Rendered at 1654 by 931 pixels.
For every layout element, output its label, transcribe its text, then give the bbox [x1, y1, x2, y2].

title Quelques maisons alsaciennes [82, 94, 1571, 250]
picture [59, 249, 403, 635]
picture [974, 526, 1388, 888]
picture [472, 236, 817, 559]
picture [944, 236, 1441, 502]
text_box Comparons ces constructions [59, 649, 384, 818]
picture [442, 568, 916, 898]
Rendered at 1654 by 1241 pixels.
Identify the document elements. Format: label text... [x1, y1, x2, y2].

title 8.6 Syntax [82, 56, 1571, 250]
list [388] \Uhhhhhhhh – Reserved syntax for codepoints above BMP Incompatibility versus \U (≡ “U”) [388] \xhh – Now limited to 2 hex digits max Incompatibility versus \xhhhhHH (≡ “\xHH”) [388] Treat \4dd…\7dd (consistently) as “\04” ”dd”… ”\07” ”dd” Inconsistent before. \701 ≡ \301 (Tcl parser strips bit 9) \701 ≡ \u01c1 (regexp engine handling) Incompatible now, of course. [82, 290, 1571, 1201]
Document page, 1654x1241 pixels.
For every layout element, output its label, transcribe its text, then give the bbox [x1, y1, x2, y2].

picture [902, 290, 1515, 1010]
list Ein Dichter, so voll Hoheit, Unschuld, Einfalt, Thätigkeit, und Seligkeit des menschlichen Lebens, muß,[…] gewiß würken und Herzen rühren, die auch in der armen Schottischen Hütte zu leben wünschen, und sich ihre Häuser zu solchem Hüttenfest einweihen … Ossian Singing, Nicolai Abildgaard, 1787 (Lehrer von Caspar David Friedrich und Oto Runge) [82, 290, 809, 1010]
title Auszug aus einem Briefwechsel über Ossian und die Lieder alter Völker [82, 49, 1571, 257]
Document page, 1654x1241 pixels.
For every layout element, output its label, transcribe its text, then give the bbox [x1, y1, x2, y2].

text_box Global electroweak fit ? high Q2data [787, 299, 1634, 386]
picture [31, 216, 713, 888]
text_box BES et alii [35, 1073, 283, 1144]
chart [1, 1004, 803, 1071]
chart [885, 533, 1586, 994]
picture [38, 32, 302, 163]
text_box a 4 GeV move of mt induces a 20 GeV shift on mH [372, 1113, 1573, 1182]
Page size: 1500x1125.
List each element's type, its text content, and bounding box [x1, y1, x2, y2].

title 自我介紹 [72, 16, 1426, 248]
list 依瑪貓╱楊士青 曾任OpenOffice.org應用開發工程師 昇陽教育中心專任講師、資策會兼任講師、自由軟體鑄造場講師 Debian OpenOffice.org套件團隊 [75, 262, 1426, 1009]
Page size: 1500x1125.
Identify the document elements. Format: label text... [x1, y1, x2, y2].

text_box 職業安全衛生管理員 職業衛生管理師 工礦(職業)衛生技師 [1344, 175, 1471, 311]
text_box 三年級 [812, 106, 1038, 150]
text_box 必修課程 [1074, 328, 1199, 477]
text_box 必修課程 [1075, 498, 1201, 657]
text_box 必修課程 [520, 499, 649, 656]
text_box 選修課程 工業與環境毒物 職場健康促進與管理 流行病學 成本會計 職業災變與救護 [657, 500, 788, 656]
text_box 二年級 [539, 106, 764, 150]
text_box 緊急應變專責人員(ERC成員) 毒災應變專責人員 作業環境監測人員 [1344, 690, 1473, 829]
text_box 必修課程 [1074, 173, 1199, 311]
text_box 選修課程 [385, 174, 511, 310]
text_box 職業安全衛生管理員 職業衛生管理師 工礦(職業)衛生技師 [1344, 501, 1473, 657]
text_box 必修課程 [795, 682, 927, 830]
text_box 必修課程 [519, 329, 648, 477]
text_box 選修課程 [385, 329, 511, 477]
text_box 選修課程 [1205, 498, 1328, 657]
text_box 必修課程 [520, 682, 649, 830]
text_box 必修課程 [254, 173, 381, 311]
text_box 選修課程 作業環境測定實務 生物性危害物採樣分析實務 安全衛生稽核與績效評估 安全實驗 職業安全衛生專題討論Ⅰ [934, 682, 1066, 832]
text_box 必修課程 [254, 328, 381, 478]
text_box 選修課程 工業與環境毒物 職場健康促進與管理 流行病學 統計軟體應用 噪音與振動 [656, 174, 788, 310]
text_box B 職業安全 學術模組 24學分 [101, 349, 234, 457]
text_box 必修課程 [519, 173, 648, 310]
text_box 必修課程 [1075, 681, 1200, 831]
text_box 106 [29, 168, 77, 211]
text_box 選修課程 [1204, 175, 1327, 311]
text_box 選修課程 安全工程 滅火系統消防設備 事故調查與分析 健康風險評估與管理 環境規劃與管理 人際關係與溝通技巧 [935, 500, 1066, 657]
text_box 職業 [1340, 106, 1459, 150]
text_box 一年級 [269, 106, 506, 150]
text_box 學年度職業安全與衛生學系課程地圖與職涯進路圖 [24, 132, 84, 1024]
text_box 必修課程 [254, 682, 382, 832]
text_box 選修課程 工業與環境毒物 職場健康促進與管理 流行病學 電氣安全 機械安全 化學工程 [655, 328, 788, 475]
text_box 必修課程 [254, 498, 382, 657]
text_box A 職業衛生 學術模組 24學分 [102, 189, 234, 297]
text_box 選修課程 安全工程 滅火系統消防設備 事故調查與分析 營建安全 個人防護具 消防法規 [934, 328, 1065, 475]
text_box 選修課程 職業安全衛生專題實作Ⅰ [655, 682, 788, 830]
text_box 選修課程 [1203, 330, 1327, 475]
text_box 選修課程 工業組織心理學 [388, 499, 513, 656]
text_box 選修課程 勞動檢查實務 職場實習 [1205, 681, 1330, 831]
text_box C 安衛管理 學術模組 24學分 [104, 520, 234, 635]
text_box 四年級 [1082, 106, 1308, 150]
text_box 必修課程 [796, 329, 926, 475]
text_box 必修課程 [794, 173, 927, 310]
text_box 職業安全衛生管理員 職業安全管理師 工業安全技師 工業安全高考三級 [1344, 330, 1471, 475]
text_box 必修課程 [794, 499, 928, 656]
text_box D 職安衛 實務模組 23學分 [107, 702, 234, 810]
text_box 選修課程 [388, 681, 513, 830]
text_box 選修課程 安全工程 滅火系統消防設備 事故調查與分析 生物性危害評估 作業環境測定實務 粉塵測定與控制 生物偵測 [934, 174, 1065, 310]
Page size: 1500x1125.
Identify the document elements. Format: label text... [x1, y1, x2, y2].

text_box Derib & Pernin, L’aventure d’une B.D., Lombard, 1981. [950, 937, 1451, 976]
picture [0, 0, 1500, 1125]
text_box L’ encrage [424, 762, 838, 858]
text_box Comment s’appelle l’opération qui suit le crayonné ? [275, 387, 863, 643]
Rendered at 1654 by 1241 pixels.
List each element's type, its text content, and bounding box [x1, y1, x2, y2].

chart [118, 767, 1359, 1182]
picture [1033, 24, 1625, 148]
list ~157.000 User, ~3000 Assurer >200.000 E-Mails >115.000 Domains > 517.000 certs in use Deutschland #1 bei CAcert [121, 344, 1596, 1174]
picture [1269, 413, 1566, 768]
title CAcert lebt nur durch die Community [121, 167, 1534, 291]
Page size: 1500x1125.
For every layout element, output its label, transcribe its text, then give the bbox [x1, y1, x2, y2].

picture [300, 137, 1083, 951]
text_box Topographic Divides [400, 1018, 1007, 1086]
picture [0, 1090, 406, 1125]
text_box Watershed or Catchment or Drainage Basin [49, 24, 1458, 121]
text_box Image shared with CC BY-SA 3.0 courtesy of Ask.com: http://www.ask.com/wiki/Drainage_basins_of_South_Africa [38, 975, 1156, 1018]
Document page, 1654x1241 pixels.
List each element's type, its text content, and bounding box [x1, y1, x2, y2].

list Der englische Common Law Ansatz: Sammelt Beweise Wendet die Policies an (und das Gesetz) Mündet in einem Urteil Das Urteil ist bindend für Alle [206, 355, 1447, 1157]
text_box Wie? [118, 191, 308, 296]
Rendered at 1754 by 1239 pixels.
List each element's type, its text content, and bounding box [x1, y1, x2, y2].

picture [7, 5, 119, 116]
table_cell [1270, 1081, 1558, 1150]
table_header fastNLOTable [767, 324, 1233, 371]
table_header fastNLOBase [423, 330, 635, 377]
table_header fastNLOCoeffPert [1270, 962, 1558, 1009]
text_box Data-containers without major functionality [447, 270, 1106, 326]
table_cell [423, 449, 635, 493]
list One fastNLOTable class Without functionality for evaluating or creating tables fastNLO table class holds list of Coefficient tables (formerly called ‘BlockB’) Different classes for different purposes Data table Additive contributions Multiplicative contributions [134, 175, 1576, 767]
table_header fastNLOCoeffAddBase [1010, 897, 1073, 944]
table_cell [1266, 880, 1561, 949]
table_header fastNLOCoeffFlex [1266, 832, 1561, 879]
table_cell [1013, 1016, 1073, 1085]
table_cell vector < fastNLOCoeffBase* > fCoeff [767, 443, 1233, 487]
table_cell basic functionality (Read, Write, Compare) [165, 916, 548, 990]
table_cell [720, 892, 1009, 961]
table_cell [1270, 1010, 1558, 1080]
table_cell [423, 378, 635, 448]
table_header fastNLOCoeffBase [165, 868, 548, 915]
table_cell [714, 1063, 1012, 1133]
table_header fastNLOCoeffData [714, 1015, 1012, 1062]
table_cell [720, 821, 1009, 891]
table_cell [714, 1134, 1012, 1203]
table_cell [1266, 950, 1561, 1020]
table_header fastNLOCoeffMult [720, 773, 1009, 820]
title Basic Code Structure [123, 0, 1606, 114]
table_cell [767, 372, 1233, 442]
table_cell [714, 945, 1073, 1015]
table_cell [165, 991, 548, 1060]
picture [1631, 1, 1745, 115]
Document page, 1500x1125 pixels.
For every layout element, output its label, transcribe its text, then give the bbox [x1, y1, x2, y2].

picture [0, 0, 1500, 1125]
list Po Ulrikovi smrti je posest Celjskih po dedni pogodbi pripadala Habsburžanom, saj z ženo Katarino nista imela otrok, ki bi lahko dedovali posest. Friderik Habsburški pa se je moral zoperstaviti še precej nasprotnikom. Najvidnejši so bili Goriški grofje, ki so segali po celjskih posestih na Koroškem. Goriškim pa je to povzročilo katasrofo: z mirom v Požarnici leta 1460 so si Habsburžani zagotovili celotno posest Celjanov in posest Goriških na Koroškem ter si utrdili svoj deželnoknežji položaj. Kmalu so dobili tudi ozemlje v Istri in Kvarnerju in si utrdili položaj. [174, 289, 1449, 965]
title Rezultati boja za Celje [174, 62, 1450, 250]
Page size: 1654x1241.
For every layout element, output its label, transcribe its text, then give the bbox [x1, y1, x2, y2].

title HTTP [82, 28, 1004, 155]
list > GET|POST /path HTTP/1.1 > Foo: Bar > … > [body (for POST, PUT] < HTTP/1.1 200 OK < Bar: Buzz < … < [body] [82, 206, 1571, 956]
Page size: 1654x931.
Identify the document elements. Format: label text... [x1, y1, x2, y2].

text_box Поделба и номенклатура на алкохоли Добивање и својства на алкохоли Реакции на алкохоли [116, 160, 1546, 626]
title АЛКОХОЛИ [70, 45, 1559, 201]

-*-

◆ Work to be completed ◆
Reproduce the data from the very beginning down to and including the line containing "text_box a 4", switching "Rendered" to "Displayed" and leaving everything else unchanged.

◆ Reply ◆
Displayed at 1654 by 931 pixels.
For every layout element, output its label, transcribe its text, then give the bbox [x1, y1, x2, y2].

title Quelques maisons alsaciennes [82, 94, 1571, 250]
picture [59, 249, 403, 635]
picture [974, 526, 1388, 888]
picture [472, 236, 817, 559]
picture [944, 236, 1441, 502]
text_box Comparons ces constructions [59, 649, 384, 818]
picture [442, 568, 916, 898]
Displayed at 1654 by 1241 pixels.
Identify the document elements. Format: label text... [x1, y1, x2, y2].

title 8.6 Syntax [82, 56, 1571, 250]
list [388] \Uhhhhhhhh – Reserved syntax for codepoints above BMP Incompatibility versus \U (≡ “U”) [388] \xhh – Now limited to 2 hex digits max Incompatibility versus \xhhhhHH (≡ “\xHH”) [388] Treat \4dd…\7dd (consistently) as “\04” ”dd”… ”\07” ”dd” Inconsistent before. \701 ≡ \301 (Tcl parser strips bit 9) \701 ≡ \u01c1 (regexp engine handling) Incompatible now, of course. [82, 290, 1571, 1201]
Document page, 1654x1241 pixels.
For every layout element, output its label, transcribe its text, then give the bbox [x1, y1, x2, y2].

picture [902, 290, 1515, 1010]
list Ein Dichter, so voll Hoheit, Unschuld, Einfalt, Thätigkeit, und Seligkeit des menschlichen Lebens, muß,[…] gewiß würken und Herzen rühren, die auch in der armen Schottischen Hütte zu leben wünschen, und sich ihre Häuser zu solchem Hüttenfest einweihen … Ossian Singing, Nicolai Abildgaard, 1787 (Lehrer von Caspar David Friedrich und Oto Runge) [82, 290, 809, 1010]
title Auszug aus einem Briefwechsel über Ossian und die Lieder alter Völker [82, 49, 1571, 257]
Document page, 1654x1241 pixels.
For every layout element, output its label, transcribe its text, then give the bbox [x1, y1, x2, y2].

text_box Global electroweak fit ? high Q2data [787, 299, 1634, 386]
picture [31, 216, 713, 888]
text_box BES et alii [35, 1073, 283, 1144]
chart [1, 1004, 803, 1071]
chart [885, 533, 1586, 994]
picture [38, 32, 302, 163]
text_box a 4 GeV move of mt induces a 20 GeV shift on mH [372, 1113, 1573, 1182]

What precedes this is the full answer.